US1910Project
Answers
-
@Paul W Glad you found it. There's also a lengthy paper with several links, including some to YouTube, covering the greater project that I found after I had posted yesterday.
1 -
The morphing of the US1910Project continues..
As has been brought up, the US1910Project has proliferated as they have added the 1900 US census to this project: US1910Project and USCensusProject
Now there's a third entity involved. Have you every heard of the ROC? (R)ecords (O)perations (C)enter. There are at at least 14 of these centers operating in the United States. Missionaries are called to work there to help provide more indexed sources, update standardized locations, work on the 1950 US census AND....adding African American families listed on the 1900 US census!! So, if you come across their work, the USERID is: Community Census Project
Now there's at least three names for this extraction program:
US1910Project
USCensusProject
Community Census Project (African American families)
BTW, My husband works at one of the ROCs and was showing me how "wonderful" the app Goldie Mae was. I waited quietly until he displayed how this program added the "missing children" from a 1900 US census record to an existing FS record of the parents that had been generated from a marriage record. Then I asked him to go look for a possible duplicate set created from the 1910 US census record. He was horrified to find he'd just added the parents and three of the existing children AGAIN! He spent almost 45 minutes cleaning up his new duplicates and adding the alternative spellings from the 1910 US census.
There is not enough commonality between the records from the 1900 and 1910 US census records and EXISTING FS records to prevent duplication! 99.999999% of the women in FS do not have their married names added as alternative names. There's NO way you can match any census record to FS records where the women are only listed by their maiden names.
4 -
So just to clarify, the first two projects you listed are affiliated with RLL, and the third one is affiliated with ROC?
Also as an FYI, the Community Census Project has expanded to include Alaskan Natives.
1 -
UGH! I am seeing the "fruits" (think rotting and moldy) of the USCensusProject meddling with the US 1900 Census. I have found duplicate records that THEY created just a few weeks apart (Aug 2022 and Sep 2022) based on the 1900 and 1910 projects for a family . They duplicated both the mother (under her married name) and two children who are in both of the censuses. This is so frustrating I can't even begin to express it (although I know everyone here is feeling the same pain). Have they not learned ANYTHING from the 1910 mess not to just repeat it with the 1900 census?

Supplied material:

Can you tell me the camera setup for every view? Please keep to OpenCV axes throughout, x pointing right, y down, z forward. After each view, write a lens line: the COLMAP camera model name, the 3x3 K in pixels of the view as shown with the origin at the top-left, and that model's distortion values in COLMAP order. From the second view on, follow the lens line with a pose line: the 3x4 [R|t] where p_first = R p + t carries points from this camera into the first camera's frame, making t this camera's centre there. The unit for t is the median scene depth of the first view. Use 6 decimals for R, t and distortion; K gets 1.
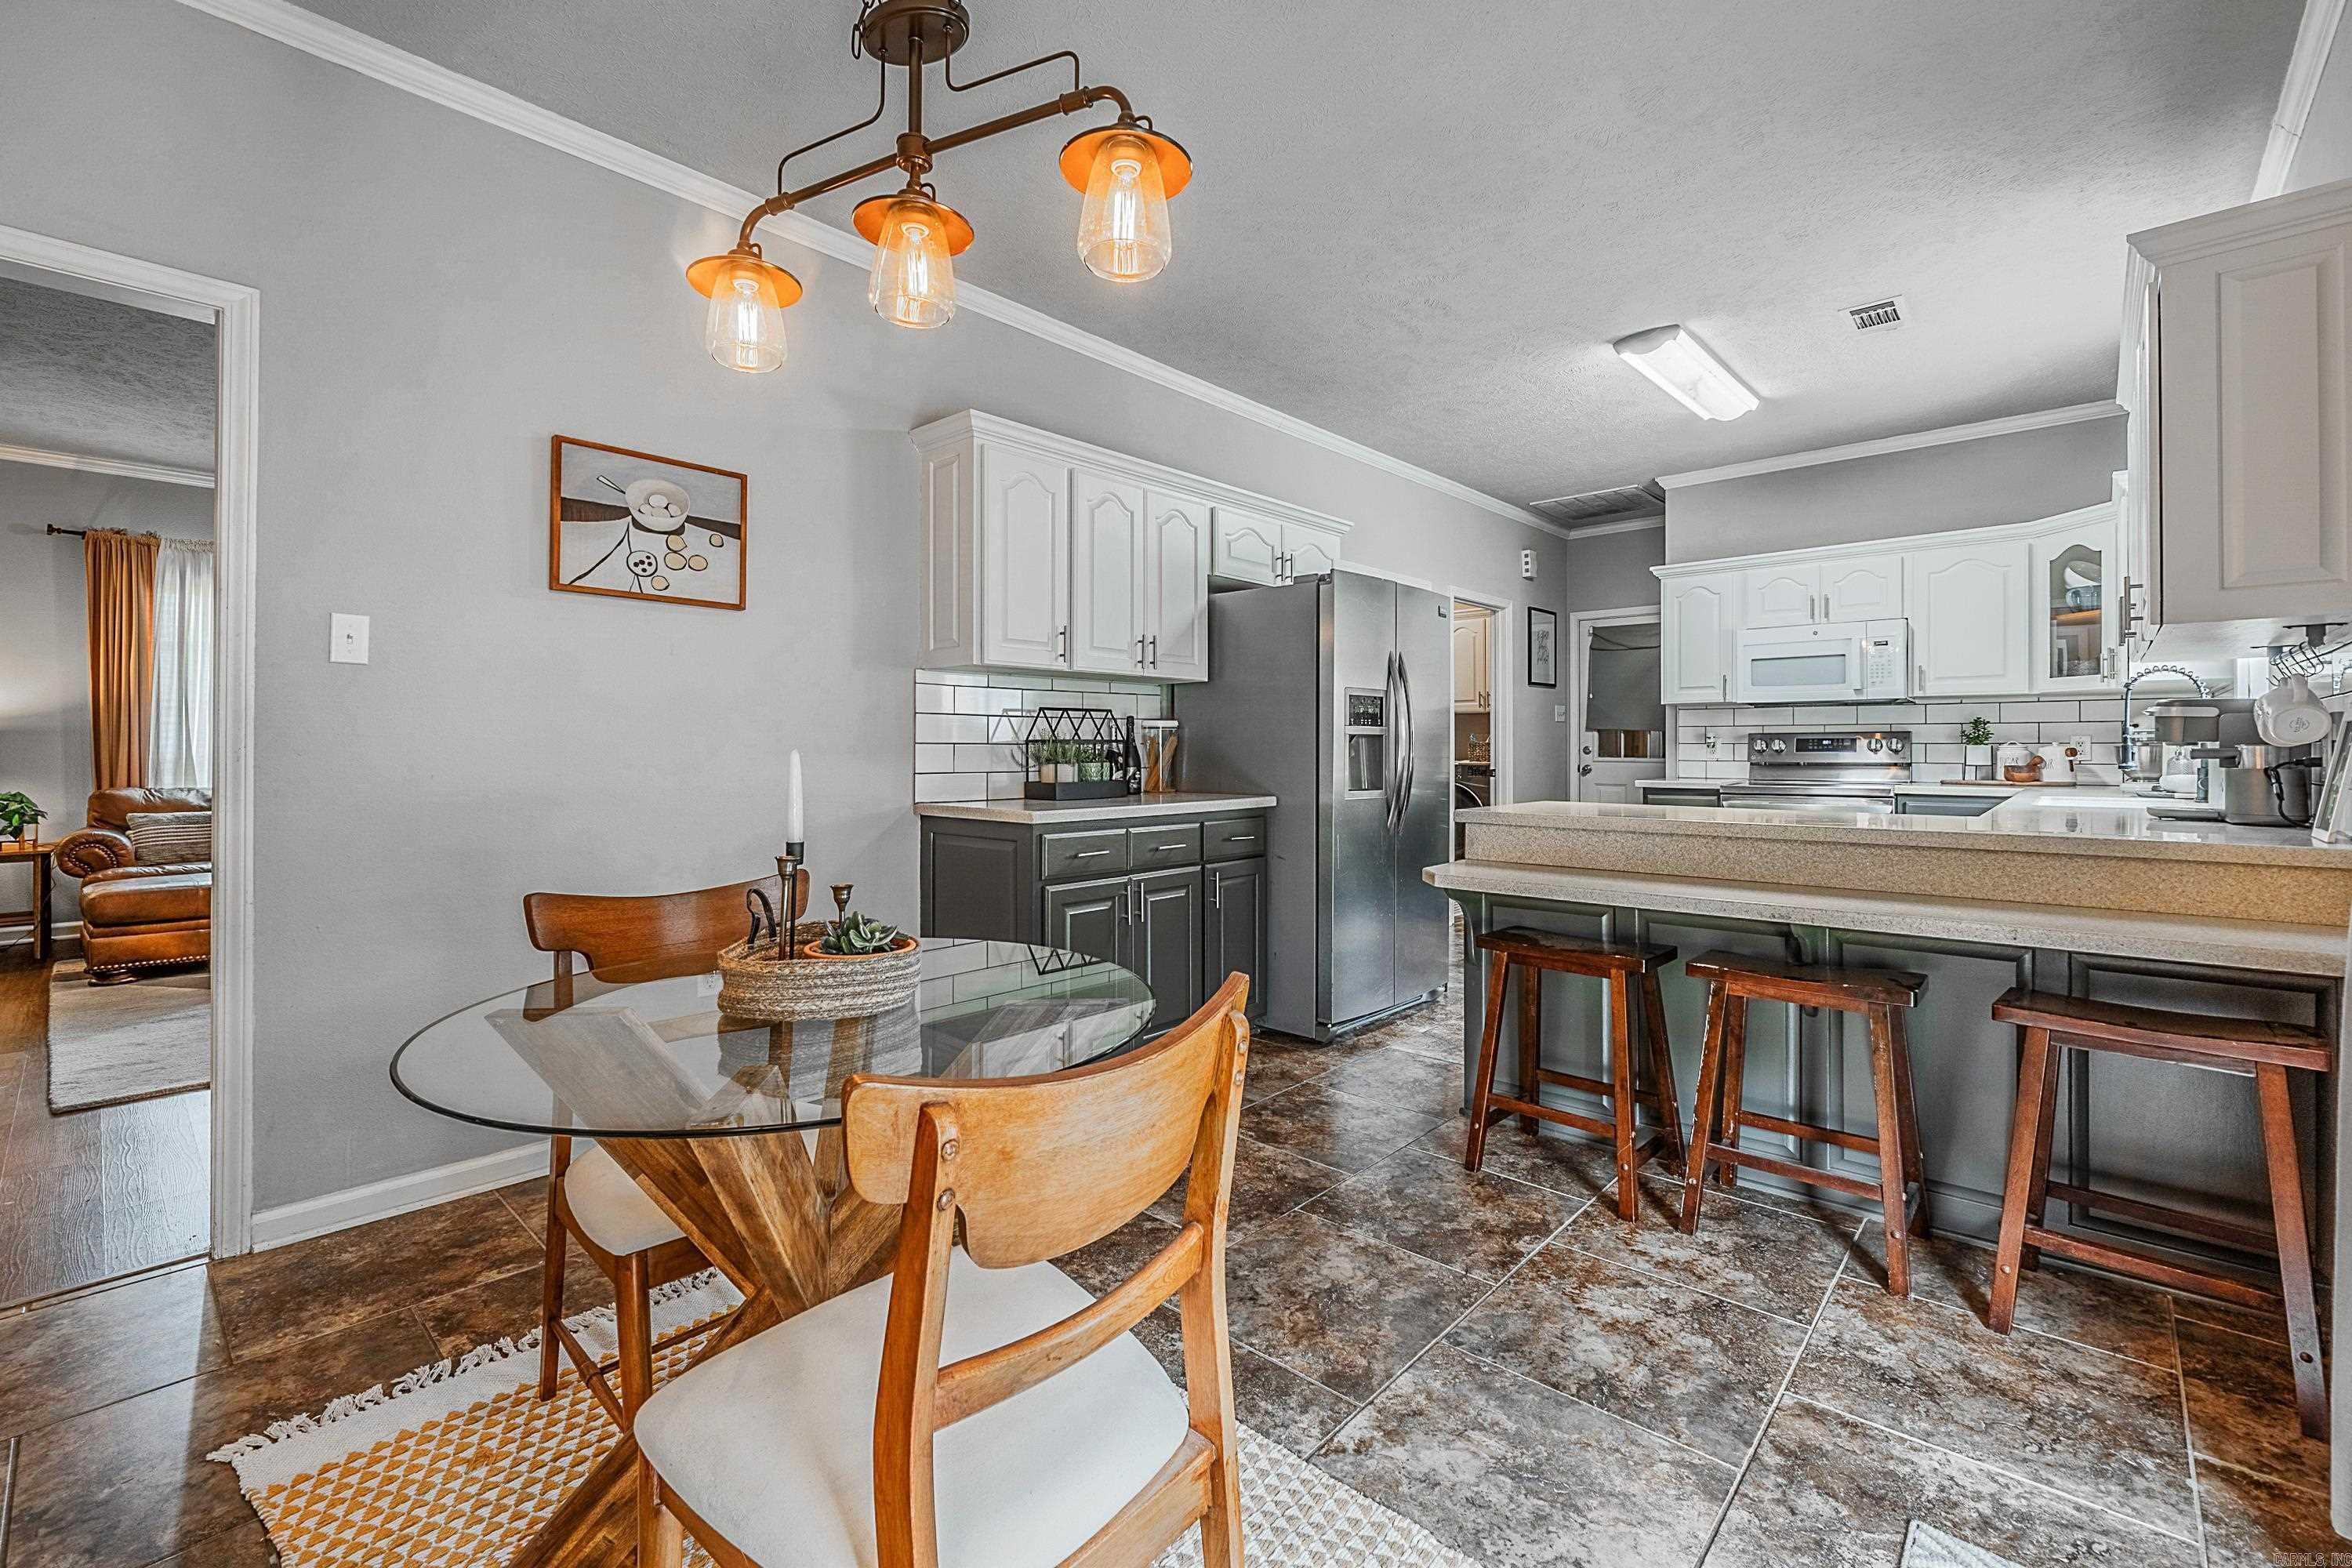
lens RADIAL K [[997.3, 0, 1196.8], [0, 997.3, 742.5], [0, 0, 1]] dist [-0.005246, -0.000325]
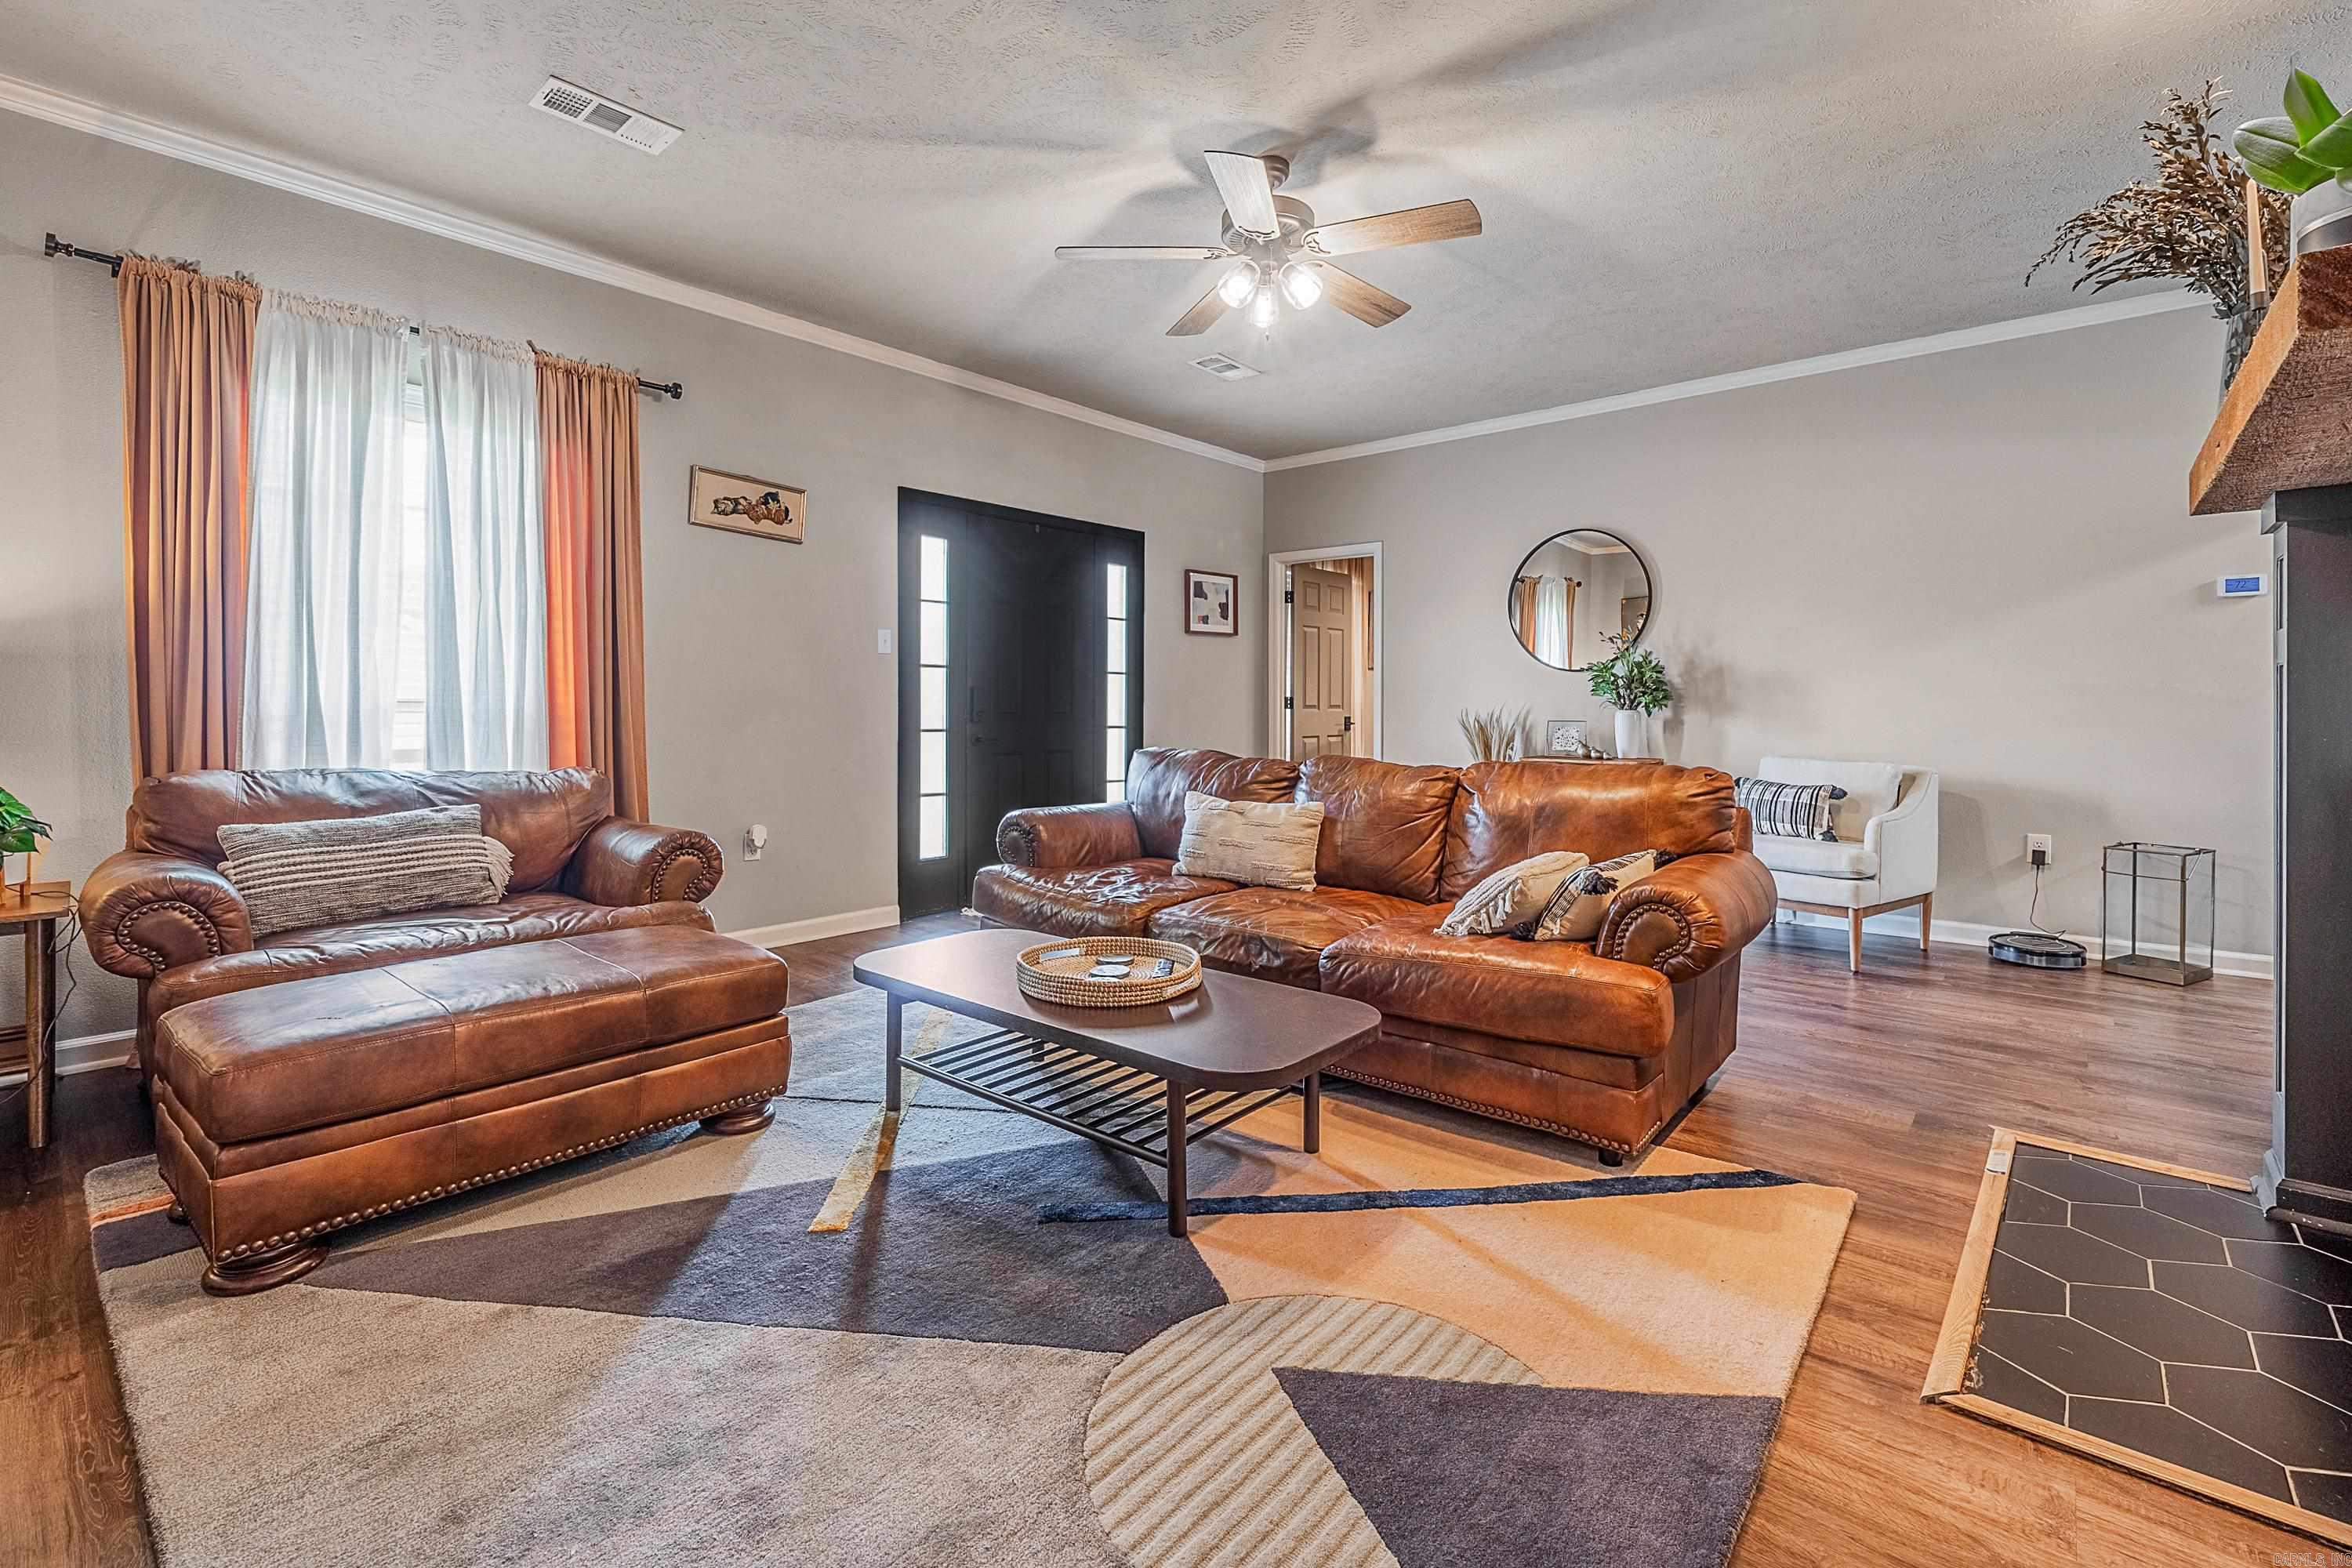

To do:
a. Echo the US1910Project thread between "As has been" and "(African American families)", inclusive.
b. Proceed with the US1910Project forum thread from the point at which it stops.
The lines have no role in this exercise.

Answers by item number:
a.
As has been brought up, the US1910Project has proliferated as they have added the 1900 US census to this project: US1910Project and USCensusProject
Now there's a third entity involved. Have you every heard of the ROC? (R)ecords (O)perations (C)enter. There are at at least 14 of these centers operating in the United States. Missionaries are called to work there to help provide more indexed sources, update standardized locations, work on the 1950 US census AND....adding African American families listed on the 1900 US census!! So, if you come across their work, the USERID is: Community Census Project
Now there's at least three names for this extraction program:
US1910Project
USCensusProject
Community Census Project (African American families)

b.
1 -
According to Professor Joe of RLL, they will not stop doing what they're doing because they feel their project does more good than harm.
I would recommend to everyone to email Professor Joe regularly with all the merges that you have done as a result of the USCensusProject.
1 -
I'm Amy Harris, the program coordinator for the bachelor's program in Family History-Genealogy at BYU (housed in the History Dept). I recently became aware of this thread.
As has been noted above, the concerns you have with the census projects are under the purview of FamilySearch and the Economics Dept at BYU, so I can't help you with that. However, I thought this group could be interested in the family history training we offer within the major/minor and at the Center for Family History and Genealogy (https://cfhg.byu.edu/).
The bachelor's program combines traditional liberal arts training in historical research and writing with technical training in genealogical research and writing. Many of our students are employed at the Center for Family History and Genealogy where they work on compiling genealogical databases that are free to the public. They work under the mentorship of family history faculty and staff - all of whom have advanced historical/genealogical training and professional genealogical credentials.
For the group on this thread, you might be most interested in the Nauvoo Community Project, the Script Tutorials, the Immigrant Ancestors Project, and the Early British Census Project. I invite to explore the resources at the Center's website.
If you have questions about the BA program, the Center, or what the FH students are involved in, I'd be happy to answer those via email: amy.harris@byu.edu.
2 -
FamilySearch representatives seem very reluctant to get involved in posts relating to this issue. I don't think even one has presented details of the reputed positive benefits to FamilySearch of these projects.
If the positive data (some of which we probably would not be aware of) outweighs the negative (mass duplication of existing IDs) then why can't we receive an "official" response that justifies the current breaching of Family Tree guidelines (on checking for existing IDs first) by an organisation who should be setting a good example regarding adding names to Family Tree?
4 -
Amy is correct, BYU Record Linking Lab has a Facebook page you can check out for more info.
0 -
I can only agree that USCensusProject are more trouble than good with my family data. Just today I merged
Grace Henrietta King Person Merged November 21, 2022
Edith G Beardon Person Merged November 21, 2022
Edna Mae Bearden Person Merged November 21, 2022
Where USCensusProject created duplicate entries on Nov 11, 2022.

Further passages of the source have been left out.